I also suggest that the more specific the references become the less clever or funny they are. A laundry list of IP merchandise sounds like you are trying to show-off your trivia research. I realize your bar example is invented for the question, but I suggest it would be funnier to make inferences to a made-up franchise that is a pastiche of recognizable tropes (Galaxy Quest). The best you can get with specific references is childhood nostalgia (which is unevenly distributed among your readers), and "tribe signaling" by pinging a specific time and location (you are alienating readers who are not your tribe). However, with inferences to tropes you get multiple associations that span generations, and creative genre-play as the reader is forced to connect-the-dots of an imaginary (but believable) film franchise.

Referencing another artwork is loaded with unintended baggage

The public opinion of famous people can take a nosedive, jeopardizing your nostalgia tie-in. Praise for a childhood icon can later look naive or just plain wrong, and anchor your work to some unintended circumstance or real world incident as public opinion changes. Beethoven dedicated his 3rd symphony to his hero Napoleon, but that didn't age well when later Napoleon declared himself emperor and went to war with Germany.

It's also important to understand the reference work's cultural cachet, and it's place in the panoply of it's genre. It's not cool or esoteric to reference mass-marketing unless your commentary is about mass-marketing:

Cosplay scenes are a complex interplay of homage and re-invention, subject to "social commentary" on the subject's current cultural status. Star Wars is not Ur, it is kitsch. Leah's metal bikini was already a tongue-in-cheek homage to fantasy illustrations from the previous generation. George Lucas did not invent the metal bikini, in fact all of Star Wars is a pastiche of serials from the 1930s-1950s (pin-up princesses in metal bikinis), re-imagined in the hyperreal fantasy illustration style of the 1970s (fantastic creatures getting in bar fights at a gritty outpost).

References to specific works tie your characters to specific class and attitudes (bourgeoisie), and it does this whether you are aware of it or not – if you are not aware then you are a probably a member of that class (tribe signaling). All of this cultural baggage is avoided by inventing a made-up franchise, which can represent whatever you want and be tailored to match your characters.

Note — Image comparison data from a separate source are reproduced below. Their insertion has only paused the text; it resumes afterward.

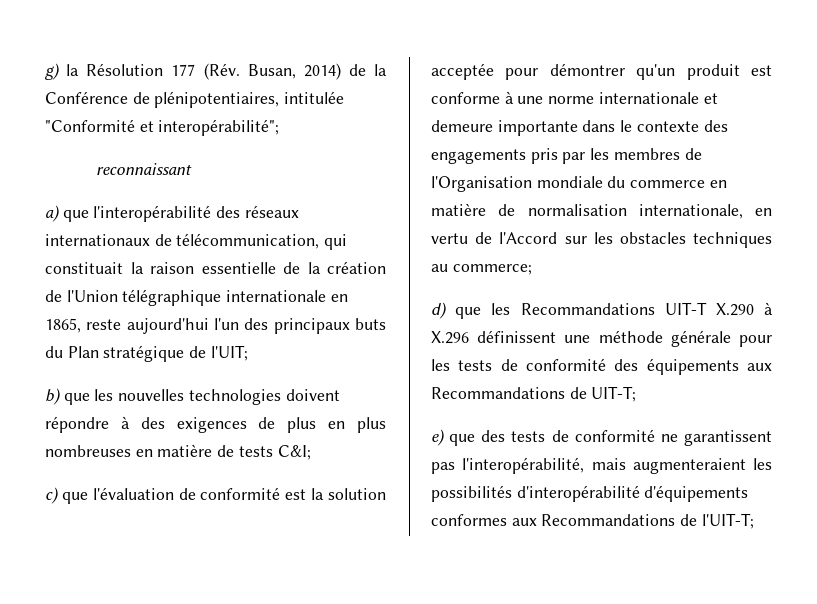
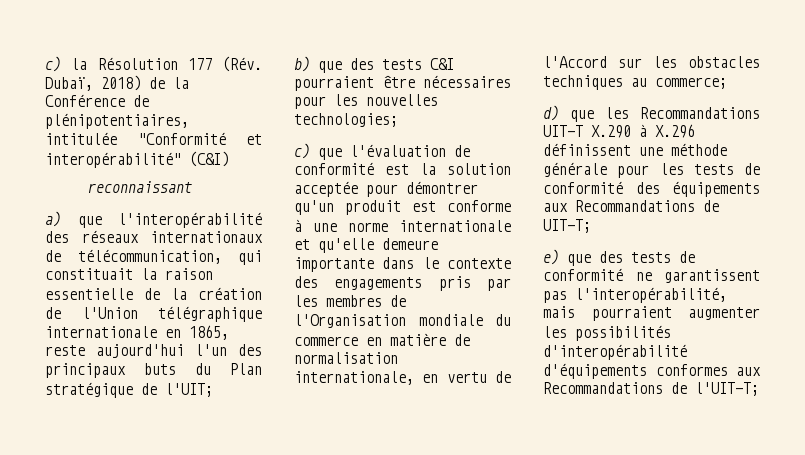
[45,63,60,80] g) -> [45,56,61,72] c)
[247,63,341,80] Busan, 2014) -> [45,75,141,91] Dubaï, 2018)
[158,119,280,136] interopérabilité"; -> [45,151,229,168] interopérabilité" (C&I)
[94,389,340,405] [45,416,386,433] [45,444,311,460] les nouvelles technologies doivent répondre à des exigences de plus en plus nombreuses en matière de tests C&I; -> [350,58,454,70] [294,75,511,91] [294,94,438,109] [294,113,398,127] des tests C&I pourraient être nécessaires pour les nouvelles technologies;
(718, 98) none -> [318,238,374,253] qu'elle
[632,458,746,474] augmenteraient -> [591,306,760,321] pourraient augmenter

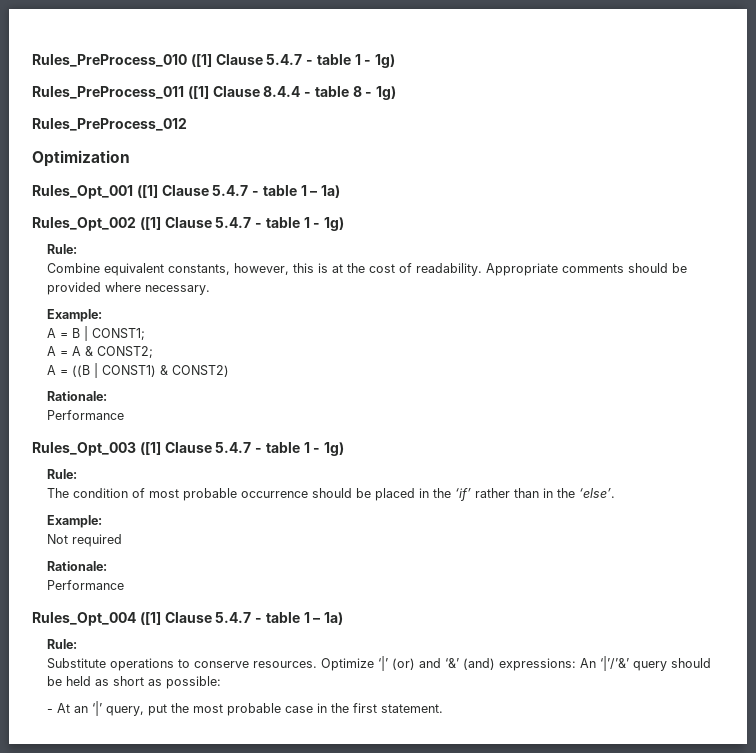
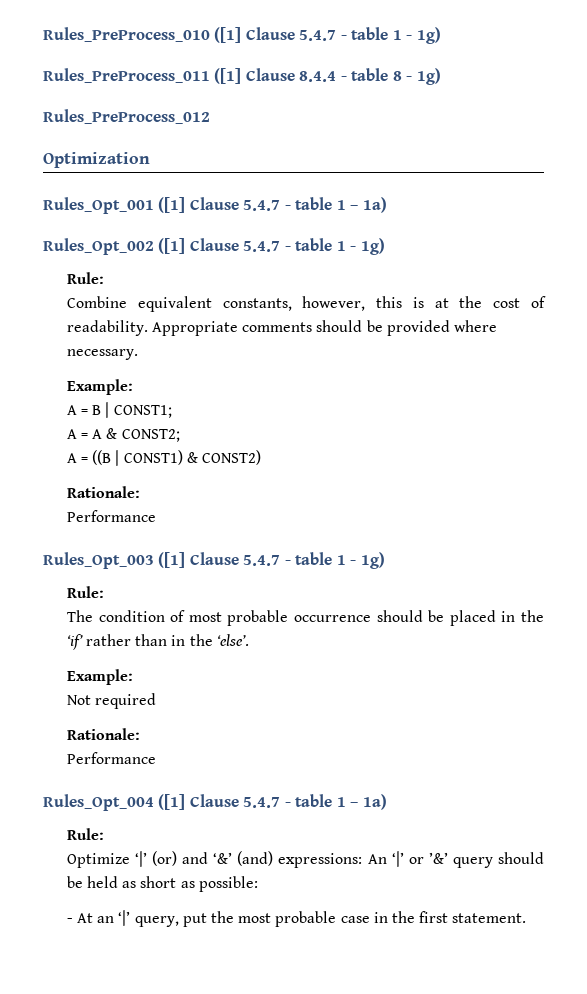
[47,658,318,671] Substitute operations to conserve resources. -> (104, 834) none
[600,656,630,671] ‘|’/’&’ -> [391,851,448,867] ‘|’ or ’&’

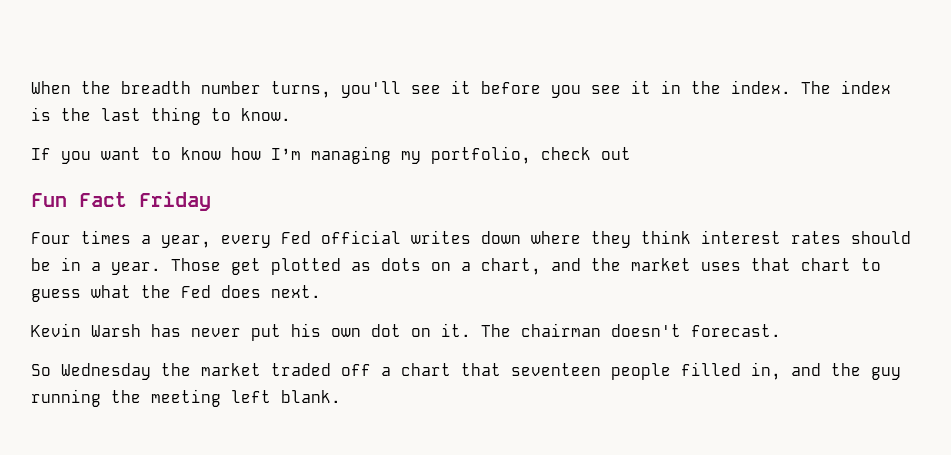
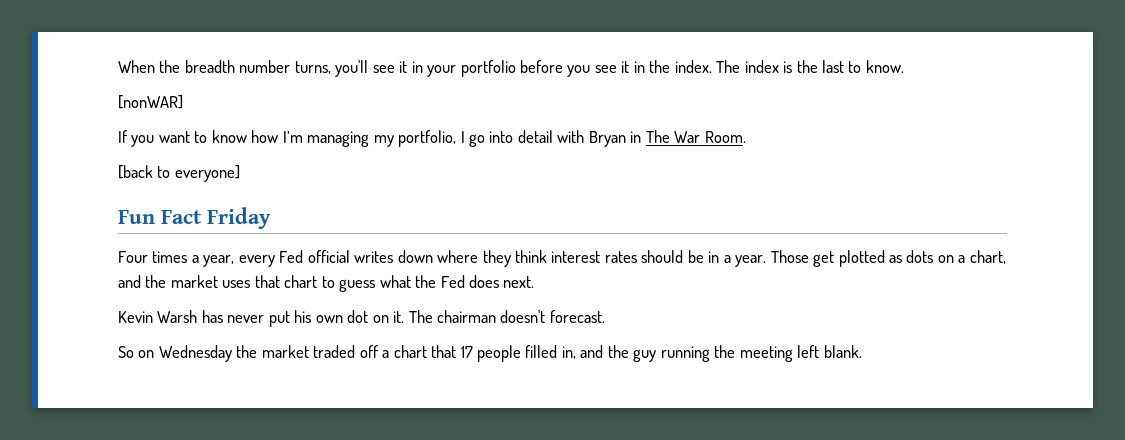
(471, 87) none -> [411,60,516,77] in your portfolio
[151,107,201,125] thing -> (845, 66) none
(291, 114) none -> [118,95,183,109] // [nonWAR]
[541,147,631,160] check out -> [460,130,746,147] [118,165,240,182] I go into detail with Bryan in The War Room. // [back to everyone]
(51, 370) none -> [138,350,155,358] on
[511,363,601,376] seventeen -> [460,346,473,358] 17

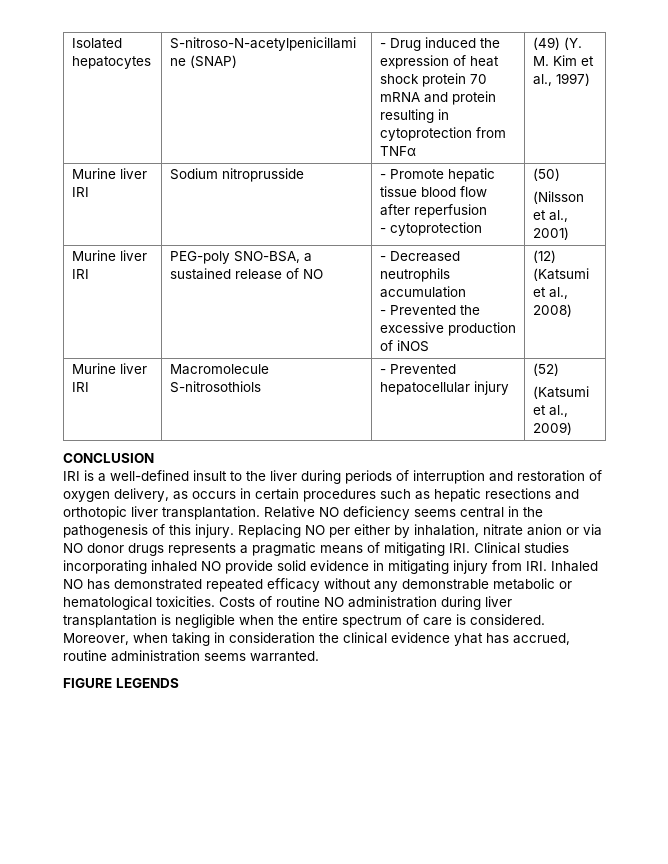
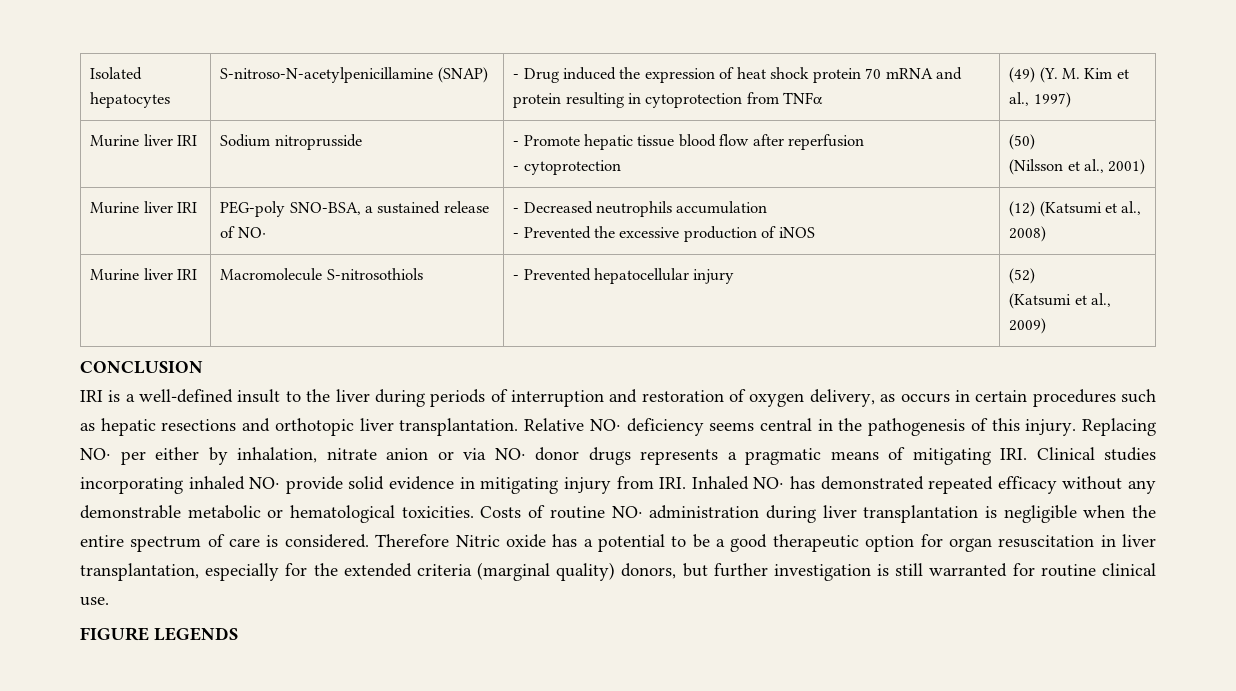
[302,269,323,279] NO -> [237,227,266,238] NO·
[319,507,339,517] NO -> [589,419,621,431] NO·
[305,525,325,535] NO -> [80,448,111,460] NO·
[63,543,83,553] NO -> [494,448,526,460] NO·
[201,561,221,571] NO -> [249,477,281,489] NO·
[63,579,83,589] NO -> [753,477,785,489] NO·
[324,597,344,607] NO -> [611,506,643,518] NO·
[63,632,570,646] [63,650,319,662] Moreover, when taking in consideration the clinical evidence yhat has accrued, routine administration seems warranted. -> [375,534,1157,552] [80,562,1156,581] [80,597,109,606] Therefore Nitric oxide has a potential to be a good therapeutic option for organ resuscitation in liver transplantation, especially for the extended criteria (marginal quality) donors, but further investigation is still warranted for routine clinical use.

If you had 2 women in your story, which one gets to play Leah? There are no secondary female characters in Star Wars, you are stuck with Lucas's lack of imagination. But if you went back to the Ur-space opera, Flash Gordon offers a variety of raygun princesses in metal bikinis (plus good-girl/bad-girl dynamics, frenemies, and a wealth of relationship drama (not to mention BDSM subtext) that could be referenced in your story.

It's a bit of a side topic, but since the idea is that your characters are super-fans, it would be clever-er still to make your satire about fandom itself rather than showing how much of a super-fan you are of just one franchise. Instead of the cliche of faceless distant corporate lawyers (a mis-match of scale between your protagonists and their conflict), they could squabble amongst themselves about authenticity and cannon accuracy, with all the egos, moving goalposts and double-standards, and other interpersonal drama, that would keep the conflict within the characters who are present.